Lise kimya hocamın bana hediye ettiği ve dahi bilimsel takılan edebiyatçıların kulağıma küpe ettiği söz, öngörülen durumlarda öngörülen sonuçlar doğurmasıdır. İnsan için bu genelleme doğrumudur? Evet ben filme baktığım zaman içimde iyi bir cerrah olup, tıp dünyasının sayfalarına altın harflerle felan geçmek istemedim. Normal değil miyim ben?

1948 de yayınlanan insan hakları beyannamesiyle koruma altına alınan ‘’Herkesin dinlenmeye, eğlenmeye, özellikle çalışma süresinin makul ölçülerle sınırlandırılmasına ve belirli dönemlerde ücretli izne çıkma hakkı vardır’’ ibaresiyle tembellik hakkımın olması içimi rahatlattı. Kimse beni kınayamayacak, nasıl adamsın diyemeyecek, sonuçta insan haklarına uymak bir medeniyet göstergesi ve kınayanlara sizden tek farkım ben daha medeniyim diyebilecektim.

Belki de şartlar normal değildir, sonuçta çocukluk gençlik döneminde Hababam Sınıfı, Gülen Gözler, Bizim Aile gibi Yeşilçam filmleri ile büyüdük. Zenci ile beyaz olmasa da fakirle zengin ayrımı vardır. Zengin adam oğluna fakir kızı almaz, oğlan diretir, en son fakir ailenin içine yerleşir. Hepimizin iyi bildiği gibi zengin adam batar, iflas eder, inşaatları yıkılır filmin son beş dakikasında fakir ailenin karışına geçer özür diler, yanlış yapmışım der. Kazanan zencilerdir ama beyazlaşmadan kazanır, mesela demez ki çalışalım arkadaş, yeni icatlar yapalım zengin olalım.

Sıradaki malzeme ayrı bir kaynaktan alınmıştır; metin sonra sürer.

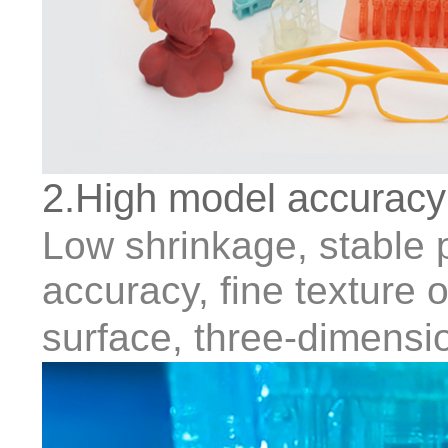
2.High model accuracy
Low shrinkage, stable pr
accuracy, fine texture
surface, three-dimensio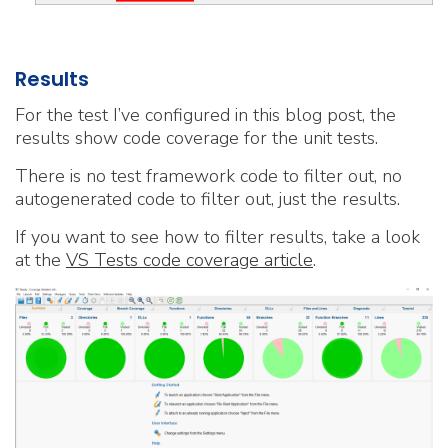
Results
For the test I’ve configured in this blog post, the
results show code coverage for the unit tests.
There is no test framework code to filter out, no
autogenerated code to filter out, just the results.
If you want to see how to filter results, take a look
at the
VS Tests code coverage article
.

Hem senaryo da eksik vardır sonuçta Alfred dese ki ‘’ sana bir şey anlatacağım. Zamanında Texas’da bir aile yaşarmış, babası oğluna sen büyüyünce adam olamazsın dermiş. Çocuk büyümüş vali olmuş, babasını çağırtmış. Gördün mü baba bak adam oldum demiş. Adamda oğlum ben sana vali olamazsın demedim ki adam olamazsın dedim.’’ Zenci oğlana ne kapak olurdu değil mi?